It had been a rough night.
It was supposed to have been a great night. It was the first class of a three-day aikido seminar featuring one of my favorite instructors. Unfortunately, his flight was severely delayed, which resulted in that evening’s class starting and finishing late. Which meant that we went to dinner late, and by the time I dropped one of my classmates off at his house, it was pushing midnight.
That’s when things got really bad.
Driving home, I hit a nasty pothole that blew out one of my tires. I pulled over to change it—in sub-freezing temperatures—and encountered a problem. I called my insurance company’s roadside assistance for help. The person who arrived did his best, but was unable to resolve the issue. So I needed a tow. I called roadside assistance again to make the arrangements. Due to the lateness of the hour, it took several calls back and forth to take care of everything.
Now the people I spoke with at roadside assistance were wonderful, and I’m grateful to them for their help, their professionalism, and their courtesy. There was just one tiny, little detail that could have used improvement.
At the end of every call, the person said to me, “Have a great night.”
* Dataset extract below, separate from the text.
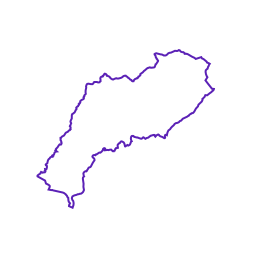 the district of Hueyapan, Puebla, Mexico, rotated 207°
{"feature_id": "50627088B56291356806731", "entity_name": "Hueyapan", "entity_type": "district", "adm_level": 2, "iso_a3": "MEX", "parent_name": "Mexico", "parent_adm1": "Puebla", "projection": "robinson", "projection_center": [-97.395, 19.929], "detail": "fine", "context": "isolated", "style": "outline", "palette": "violet", "viewbox_px": 256, "rotation_deg": 207, "n_neighbors": 0, "source": "geoboundaries", "source_scale": "gbopen_adm2", "svg_char_len": 5858}
<svg xmlns="http://www.w3.org/2000/svg" viewBox="0 0 256 256"><g transform="rotate(207 128 128)"><path d="M141.2,31.8L141.6,34.6L142.2,36.1L142.7,36.9L143.7,38.1L145.0,38.7L146.2,40.0L146.4,41.2L146.4,41.9L145.3,43.5L143.5,45.1L142.8,46.1L141.9,46.6L141.0,47.6L140.1,48.1L139.5,49.1L139.0,50.5L139.0,51.7L139.1,52.8L141.0,55.3L142.3,58.2L145.2,62.3L145.6,63.5L145.2,64.9L145.5,65.0L147.1,67.2L147.2,68.3L146.7,69.6L146.0,70.4L145.4,70.5L145.2,71.2L145.3,72.1L145.1,72.7L145.1,74.3L144.9,75.0L143.8,76.1L143.6,77.0L143.6,80.5L143.4,82.9L143.2,83.7L143.2,84.1L143.8,85.0L144.3,85.4L146.2,85.9L146.8,86.5L146.8,87.5L146.0,88.5L145.1,88.9L144.9,89.3L144.6,89.2L144.4,90.1L143.9,90.4L143.8,90.7L143.5,91.1L142.8,92.5L142.4,93.1L141.4,93.5L140.8,94.9L140.7,95.3L140.4,96.6L140.7,98.1L140.3,99.0L139.7,99.4L139.0,99.3L138.9,99.0L138.9,98.1L138.6,97.6L136.2,99.2L135.2,99.5L134.5,100.3L133.2,101.1L131.1,100.4L130.2,100.8L130.3,101.1L129.6,101.7L129.7,102.2L129.6,103.4L129.8,103.6L129.6,104.6L128.0,105.7L128.3,106.3L129.0,107.1L129.5,108.1L129.5,108.7L129.2,109.6L129.2,110.0L128.4,111.0L128.3,112.5L127.8,113.1L127.0,113.3L125.3,113.2L124.2,112.5L122.3,110.3L122.1,110.3L121.8,110.7L121.3,111.8L120.8,112.6L119.9,112.4L119.6,112.6L118.8,114.0L118.8,115.2L119.1,117.2L119.1,117.5L118.7,117.9L120.0,118.9L120.8,120.2L121.2,121.8L121.0,122.5L120.7,122.6L120.1,123.2L119.7,123.3L119.3,123.3L118.9,123.0L118.1,123.0L116.0,123.5L115.5,123.6L115.2,123.9L113.6,124.0L111.8,124.3L111.1,124.6L110.7,125.2L110.3,126.5L110.1,126.7L109.6,126.7L108.0,126.3L107.5,126.3L106.9,127.5L105.8,128.4L105.3,129.2L104.9,130.4L104.3,131.0L104.3,131.4L102.6,132.9L102.5,133.1L101.6,133.7L101.1,133.8L100.5,133.0L99.7,132.7L99.3,134.4L98.2,135.9L97.3,135.9L96.7,135.5L95.5,135.3L93.3,135.6L91.1,135.4L90.6,135.7L90.6,136.4L91.4,137.4L91.7,138.1L91.6,138.8L91.1,139.2L90.1,139.2L90.8,141.9L90.9,144.1L89.9,146.2L89.8,147.5L89.3,149.3L88.5,151.2L88.3,152.8L87.5,154.1L86.2,155.1L85.3,156.3L85.0,157.6L84.5,158.2L84.0,158.7L83.4,161.1L80.4,165.0L80.0,165.9L79.6,166.3L79.3,166.9L79.4,167.4L78.6,169.0L78.2,169.3L78.1,169.9L77.7,170.3L77.0,170.7L76.7,171.4L76.4,172.8L76.3,176.2L75.5,179.0L75.8,180.8L74.3,185.0L74.3,186.3L74.5,187.1L74.9,187.6L74.5,188.4L74.5,188.8L73.9,190.4L74.0,192.4L72.3,193.1L71.0,196.0L70.0,197.9L69.6,199.3L69.2,199.9L69.0,201.1L69.2,201.8L71.0,201.1L77.3,204.0L80.6,205.6L80.3,209.3L81.6,210.1L83.1,211.5L83.7,212.4L84.3,213.1L84.9,214.7L84.5,216.1L84.0,217.0L84.4,218.5L84.3,220.0L84.5,221.1L84.3,222.3L85.4,222.4L87.4,222.2L88.0,222.8L91.1,223.5L92.0,223.7L93.7,223.6L94.9,224.4L99.0,220.3L100.6,220.7L103.4,220.6L108.0,220.9L109.3,220.8L109.7,220.5L110.5,220.4L110.9,219.9L111.2,219.8L111.8,220.4L113.0,220.7L114.1,220.2L115.4,220.0L116.2,220.2L117.2,220.7L118.1,220.5L118.6,219.5L119.2,218.9L121.2,218.1L123.9,214.7L125.2,213.8L126.0,212.9L126.5,211.2L127.1,210.1L127.4,209.7L128.9,208.9L131.1,208.9L132.4,208.4L136.8,207.4L137.6,206.5L137.9,205.9L137.6,205.5L136.2,204.8L135.2,203.5L134.7,203.4L134.0,202.7L133.3,202.6L133.0,202.2L131.8,201.7L131.7,201.5L131.6,201.0L132.0,197.6L132.1,197.2L132.3,197.1L132.2,196.7L131.9,194.6L132.2,193.9L132.7,193.5L134.7,192.2L135.3,192.0L136.0,192.0L136.6,191.5L137.0,190.9L137.6,190.5L138.1,189.7L139.2,186.9L139.6,186.3L140.1,184.3L141.4,181.9L141.5,181.5L141.0,180.8L141.4,179.2L142.1,178.5L142.1,178.2L141.9,177.5L142.0,177.2L142.4,176.4L142.9,176.3L143.2,175.6L143.9,174.9L144.4,173.5L144.3,172.2L145.1,171.7L145.8,171.7L146.3,171.9L146.7,172.3L148.2,172.2L149.6,172.8L150.4,172.7L151.9,173.3L152.9,173.2L153.7,173.6L154.4,173.3L155.4,172.4L155.8,171.8L156.1,170.8L157.0,169.5L158.9,167.8L160.2,167.1L161.1,167.0L162.5,165.5L163.1,164.6L164.0,164.2L166.1,164.4L167.4,165.1L168.6,165.3L170.1,165.1L170.5,164.9L171.4,165.5L171.4,165.8L172.0,166.0L173.3,165.9L173.7,165.1L173.6,164.0L174.0,163.3L173.8,163.1L173.8,162.5L174.3,162.0L174.9,161.7L175.2,161.2L175.4,160.6L175.1,159.4L174.5,158.7L173.7,157.2L174.1,156.6L174.1,155.8L175.3,155.0L176.5,154.9L178.9,153.7L179.2,153.1L179.1,152.1L179.5,151.0L180.8,150.3L183.4,149.5L184.3,148.8L184.5,148.2L184.5,147.3L184.2,145.9L183.5,144.9L182.9,142.5L182.0,140.5L181.2,139.4L181.1,139.0L181.7,137.4L181.6,136.6L181.3,136.4L181.4,135.9L181.6,135.6L181.5,135.0L180.9,134.7L180.7,134.0L180.9,133.4L182.0,132.0L182.2,131.4L182.6,130.9L182.7,130.6L182.6,129.8L182.1,129.1L182.1,128.8L182.1,128.5L182.6,127.9L182.8,127.1L182.2,126.7L182.5,125.4L182.4,124.7L182.8,124.3L183.3,122.9L183.3,122.4L182.5,121.7L182.6,121.4L182.5,121.0L182.8,119.9L182.6,118.8L182.7,117.5L183.2,116.6L183.3,116.1L184.0,115.1L183.9,114.0L182.4,110.9L182.4,108.6L182.1,107.4L180.8,106.5L180.7,105.0L180.5,104.3L180.7,103.5L180.6,103.1L179.6,102.7L179.2,102.1L179.0,100.9L178.6,100.8L178.8,99.7L179.2,99.4L179.7,98.4L179.9,97.3L180.9,96.1L181.3,95.4L181.6,92.3L182.9,90.4L183.2,89.3L183.2,88.7L183.6,88.5L183.2,87.7L182.5,86.5L182.2,86.5L181.6,85.9L181.0,85.3L181.0,85.0L180.6,84.8L180.4,84.3L180.1,83.9L180.2,82.8L180.7,82.5L181.4,82.4L181.6,82.0L181.9,80.1L182.0,78.7L182.5,77.3L182.7,76.3L182.1,75.8L182.4,75.0L180.8,74.7L181.8,74.0L182.3,72.7L182.0,71.6L182.0,69.7L182.7,69.6L183.0,69.1L182.9,69.0L182.1,68.8L182.3,68.4L182.2,68.1L183.0,67.9L183.8,66.7L184.0,66.1L184.0,65.2L184.5,64.3L184.6,63.6L184.6,62.6L183.9,59.9L184.6,58.6L184.7,58.0L184.2,57.5L183.1,57.4L182.5,56.5L182.0,54.5L182.4,53.9L183.2,53.7L182.6,52.9L182.7,52.5L182.1,52.4L182.0,52.2L181.8,51.7L181.9,51.2L182.0,50.7L183.6,49.9L183.6,49.6L184.0,49.3L185.5,49.4L185.6,48.8L185.4,47.6L186.5,45.8L187.0,44.6L186.9,44.1L186.6,43.8L178.0,43.5L175.9,41.3L172.9,41.3L171.7,41.0L171.3,40.7L170.9,39.4L170.8,37.1L168.0,37.9L167.3,38.4L166.5,38.4L156.8,40.9L155.5,41.0L153.2,40.6L152.7,40.2L151.8,40.0L150.5,38.9L149.6,38.7L148.2,36.4L147.3,35.4L145.5,34.6L145.5,32.6L145.1,31.6L141.2,31.8Z" fill="none" stroke="#5b21b6" stroke-width="2"/></g></svg>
It was after 2 o’clock in the morning. I was dirty. I was freezing. I was exhausted. I was facing a 45-minute wait for a tow truck, followed by an Uber ride home, and only a few hours’ sleep before class early that morning. There was precisely zero chance I was going to have a great night. And being told to have one felt like salt being poured in an open wound.
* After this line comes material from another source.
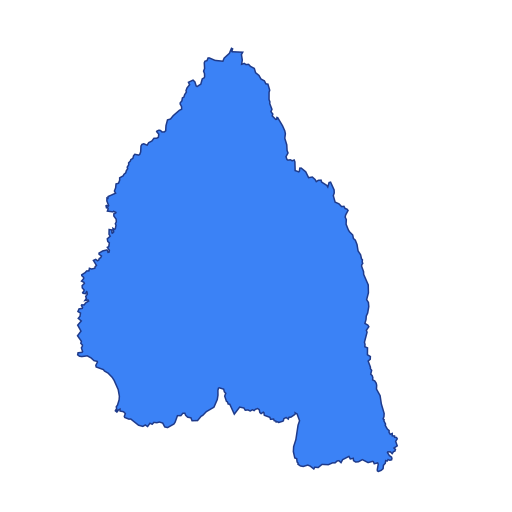 Ankazobe, Analamanga, Madagascar, rotated 189°
{"feature_id": "10022922B97289291498871", "entity_name": "Ankazobe", "entity_type": "district", "adm_level": 2, "iso_a3": "MDG", "parent_name": "Madagascar", "parent_adm1": "Analamanga", "projection": "robinson", "projection_center": [47.026, -18.235], "detail": "fine", "context": "isolated", "style": "filled", "palette": "blue", "viewbox_px": 512, "rotation_deg": 189, "n_neighbors": 0, "source": "geoboundaries", "source_scale": "gbopen_adm2", "svg_char_len": 6016}
<svg xmlns="http://www.w3.org/2000/svg" viewBox="0 0 512 512"><g transform="rotate(189 256 256)"><path d="M391.6,337.5L392.6,335.9L392.9,333.2L394.7,331.6L395.0,330.0L396.4,328.1L396.0,326.2L397.1,323.6L396.4,322.1L397.4,320.1L397.7,317.7L399.1,316.2L399.8,314.3L402.9,311.9L402.5,309.5L403.2,306.3L405.5,305.3L405.3,301.3L406.0,298.0L404.5,296.1L411.4,291.6L411.3,289.8L412.3,290.0L411.9,287.0L409.4,282.7L409.8,281.9L411.3,282.6L412.0,282.1L411.2,280.2L410.2,280.4L409.4,279.6L409.8,277.1L404.2,277.2L403.6,277.9L401.2,277.2L401.3,276.5L403.0,275.4L402.7,273.3L399.9,270.5L399.3,267.8L400.0,265.8L399.1,264.5L399.2,261.2L399.7,260.2L401.6,260.9L400.3,257.5L401.3,256.1L402.0,256.3L402.5,259.2L405.2,259.2L404.6,254.5L403.1,252.7L405.6,249.7L404.7,247.2L402.9,246.0L402.9,242.2L404.2,241.3L401.7,238.7L401.7,236.8L402.7,236.4L403.7,238.4L404.4,238.6L408.1,237.1L411.5,234.3L411.3,233.2L408.6,231.8L409.2,229.9L410.4,229.1L410.7,227.4L411.8,226.5L413.8,227.6L415.9,226.2L412.1,221.7L413.2,220.4L413.3,218.7L416.4,217.4L418.6,217.8L418.7,215.2L421.0,214.7L422.1,212.9L425.2,210.2L425.0,209.3L422.9,207.9L422.7,206.7L424.4,203.9L421.9,203.1L421.2,202.1L423.1,199.5L422.6,197.3L420.5,195.6L420.5,194.5L421.5,192.7L421.0,192.1L418.5,192.1L417.8,194.3L417.3,194.1L416.6,191.9L417.9,189.4L416.9,187.6L418.0,185.3L415.1,186.3L414.3,185.3L417.0,182.9L418.0,180.9L420.6,180.4L420.7,179.7L419.3,178.2L419.4,177.1L422.5,176.1L423.2,173.3L420.4,172.2L420.4,168.9L421.8,166.6L418.4,164.5L421.3,159.8L417.1,154.4L419.8,149.3L415.1,144.4L415.4,142.4L413.5,140.9L413.4,139.6L414.1,138.0L412.3,134.4L412.8,133.6L416.6,132.6L416.7,130.5L414.7,129.4L412.3,129.4L407.1,131.0L403.1,129.6L399.6,127.3L396.4,127.1L396.0,126.5L397.1,123.0L396.5,121.4L388.9,119.9L387.7,118.7L383.8,117.2L379.0,113.6L376.7,111.0L371.2,102.5L369.0,96.1L368.7,92.5L369.5,86.9L370.4,85.4L369.8,83.2L370.7,81.1L369.0,80.1L368.3,81.3L369.4,82.0L368.0,82.2L366.4,83.5L366.0,81.6L362.5,81.5L360.4,79.9L361.0,77.0L360.4,76.0L356.1,75.0L354.2,75.4L345.6,70.5L341.1,70.0L338.9,71.8L336.4,70.6L334.6,74.2L332.2,73.6L330.8,75.7L327.9,75.8L325.4,76.9L322.0,76.4L319.4,72.9L316.5,72.7L310.8,77.2L309.9,79.2L308.6,86.0L305.2,86.6L303.7,89.2L301.7,89.6L300.6,87.7L298.3,86.1L295.0,86.0L293.4,83.3L288.0,84.3L285.1,89.2L283.7,90.2L280.7,94.5L273.9,100.1L271.8,108.2L271.8,112.6L272.6,117.3L272.4,119.6L271.6,120.1L267.1,119.4L266.0,116.9L264.4,115.7L265.0,112.7L262.5,107.9L261.4,107.5L260.3,105.4L258.7,105.5L252.7,96.4L248.5,104.2L244.2,104.0L242.5,102.0L239.8,102.7L237.5,102.0L235.4,103.6L233.7,103.0L232.7,104.4L230.6,105.6L228.8,104.8L227.7,102.0L226.3,101.1L224.4,102.9L223.7,102.5L222.9,100.0L217.0,98.8L216.1,97.0L213.1,97.7L212.3,96.2L210.5,96.0L210.2,95.2L208.5,95.6L207.6,95.1L203.9,96.9L203.2,97.5L203.1,99.6L201.0,101.2L198.6,100.0L198.2,101.9L196.3,102.3L193.2,105.2L192.3,106.5L192.6,107.1L190.7,106.4L187.2,100.1L188.0,95.5L187.9,80.9L189.0,73.6L188.5,68.6L186.1,62.6L184.1,62.2L183.2,59.0L182.0,58.0L182.0,56.9L179.3,55.6L176.4,55.5L172.2,57.6L169.7,57.0L165.6,54.7L164.9,56.6L161.5,56.8L158.2,60.5L151.9,61.2L148.0,63.7L145.5,64.1L143.7,66.3L142.1,66.8L139.7,65.2L138.6,68.4L132.9,72.6L131.1,70.3L128.3,71.4L127.6,69.1L125.3,68.1L122.6,68.8L119.1,71.5L113.0,69.5L108.7,71.4L107.9,71.2L106.7,69.3L103.5,70.7L102.7,69.4L102.8,63.9L102.5,62.8L101.5,62.3L98.9,63.8L97.2,65.8L97.4,69.2L95.9,71.5L95.9,74.2L94.4,74.0L93.7,75.6L91.9,75.2L90.2,75.9L90.1,77.4L90.7,78.6L93.1,79.8L95.4,82.4L95.1,83.2L92.7,83.6L90.6,82.1L89.6,84.3L88.3,85.0L88.0,86.8L89.7,87.9L86.8,90.6L89.1,94.8L87.9,97.5L88.8,98.7L90.7,98.6L91.0,99.9L93.3,99.7L93.7,102.0L95.5,100.9L97.0,102.6L97.2,104.4L99.2,105.6L101.8,108.9L101.8,110.3L103.9,113.2L103.8,114.3L105.0,115.0L104.5,117.4L104.8,120.5L109.1,129.6L111.6,137.5L116.2,143.4L116.6,147.2L117.4,149.2L119.2,151.2L121.4,151.9L121.6,154.2L122.6,156.1L124.2,157.2L123.9,161.2L125.4,162.6L125.6,164.1L128.8,169.8L127.0,171.9L127.3,174.6L130.5,175.9L131.5,182.7L134.3,183.4L134.5,185.7L135.4,187.8L134.4,198.1L135.4,199.9L133.5,203.8L134.7,205.2L137.9,206.5L137.4,210.5L137.7,213.9L136.8,217.1L136.7,223.7L137.7,227.7L139.9,230.2L139.2,237.2L140.6,245.0L146.8,254.7L147.3,257.3L150.1,262.4L150.2,263.9L149.4,265.5L150.2,266.7L150.3,268.9L151.3,269.6L152.9,273.6L156.0,277.0L158.0,283.1L160.4,287.2L162.5,288.5L163.8,291.9L167.4,294.5L169.0,296.4L172.0,301.5L172.5,306.1L174.0,308.3L173.9,310.5L172.2,315.4L173.6,316.6L175.4,316.8L176.9,318.8L179.2,318.2L182.2,320.5L186.3,321.6L189.1,327.7L188.6,330.5L189.2,333.5L193.9,340.6L195.3,340.0L195.9,335.4L197.1,336.8L202.8,339.3L203.6,341.1L206.3,340.5L208.1,338.9L209.6,340.8L212.7,342.8L216.3,341.6L220.1,347.0L225.1,349.9L226.5,349.6L226.4,346.6L226.9,345.8L230.7,346.5L232.3,355.0L233.3,356.8L235.2,355.7L237.0,356.4L239.5,355.7L240.5,356.1L241.9,358.8L240.5,362.8L241.8,365.0L243.0,370.6L246.0,376.8L246.1,381.3L247.1,384.0L250.2,388.8L256.2,396.0L257.0,396.1L256.9,394.3L257.9,394.0L261.9,396.9L261.6,398.8L263.8,400.9L263.2,403.4L266.3,408.7L266.4,410.4L267.6,412.6L268.7,419.8L268.4,421.9L271.1,427.6L273.2,427.6L275.1,430.3L278.8,431.6L281.3,434.8L285.1,437.0L287.0,441.0L291.1,442.4L293.3,444.1L295.9,443.5L297.7,444.4L300.2,443.1L300.2,447.4L301.9,452.7L301.0,455.2L311.5,454.0L311.9,454.3L311.5,456.9L312.7,457.3L314.0,452.0L318.4,446.5L319.2,443.2L327.1,442.8L333.0,444.3L334.3,444.1L335.0,441.3L336.9,440.4L337.3,438.7L336.1,433.1L336.7,430.4L335.4,428.1L334.8,424.9L335.0,424.0L336.8,422.5L337.4,417.1L340.7,414.2L341.7,414.6L343.6,418.4L345.7,419.9L349.9,417.0L348.4,414.8L350.4,411.3L351.0,408.4L350.4,407.0L351.7,404.3L352.1,401.6L353.4,400.7L353.5,397.6L354.8,395.5L354.7,394.3L352.9,391.9L352.4,389.3L354.4,388.0L359.7,381.7L361.9,377.9L364.7,376.6L365.3,370.7L364.8,365.6L365.9,364.2L368.3,363.8L369.9,365.0L371.5,365.1L373.4,363.9L373.6,363.3L371.1,361.1L371.0,358.0L372.4,356.8L375.2,356.3L376.9,353.2L379.7,351.2L380.9,348.4L384.4,349.3L386.1,348.4L386.8,346.6L386.2,340.8L386.7,338.3L387.6,337.3L391.6,337.5Z" fill="#3b82f6" stroke="#1e3a8a" stroke-width="1.5"/></g></svg>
I understand why they said it. They had been trained to. But that’s bad training. Because it replaces empathy with insincerity. In the company’s efforts to ensure every call ends on a positive note, they actually ensured many—if not most—end on a sour one.
What would have been a better way to end each call? Almost anything! At least, anything that acknowledged my situation and emotional state:
• “Hang in there.”
• “We’re here if you need anything else.”
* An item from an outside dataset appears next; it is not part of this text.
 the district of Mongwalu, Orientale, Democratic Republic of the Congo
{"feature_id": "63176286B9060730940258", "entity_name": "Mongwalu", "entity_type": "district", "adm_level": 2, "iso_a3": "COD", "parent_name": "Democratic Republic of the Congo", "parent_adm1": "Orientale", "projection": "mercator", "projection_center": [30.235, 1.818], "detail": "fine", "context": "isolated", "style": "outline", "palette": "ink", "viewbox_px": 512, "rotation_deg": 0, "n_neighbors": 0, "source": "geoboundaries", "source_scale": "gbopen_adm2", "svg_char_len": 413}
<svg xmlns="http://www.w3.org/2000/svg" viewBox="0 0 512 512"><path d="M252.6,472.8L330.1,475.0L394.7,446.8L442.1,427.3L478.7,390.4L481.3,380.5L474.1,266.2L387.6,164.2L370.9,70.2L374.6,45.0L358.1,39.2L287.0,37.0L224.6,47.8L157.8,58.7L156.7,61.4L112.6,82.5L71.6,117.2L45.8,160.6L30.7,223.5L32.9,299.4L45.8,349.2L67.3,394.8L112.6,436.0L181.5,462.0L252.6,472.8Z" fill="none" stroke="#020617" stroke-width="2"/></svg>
• “Hope everything goes smoothly from here on out.”
• “It’s gonna be okay.”
• “Praying for you.”
• “Call me back if you want to talk.”
• “Hope tomorrow is better.”
All of those statement convey empathy. And that’s what connects you—and your people—to your customers.
Should your salespeople, customer service reps, and technicians be positive when interacting with clients? Absolutely! At the same time, however, they need to exhibit empathy with them, especially when things are going wrong. Otherwise, their positivity comes across as tone-deafness and insensitivity.
So when you train your people—and you should train your people—don’t have them memorize banalities and regurgitate them mindlessly. Teach them how to be empathetic and emotionally intelligent. It takes more time and effort, but it will create better customer engagement, improving the customer experience.
And prevent them from making a customer’s bad night ever-so-slightly-worse.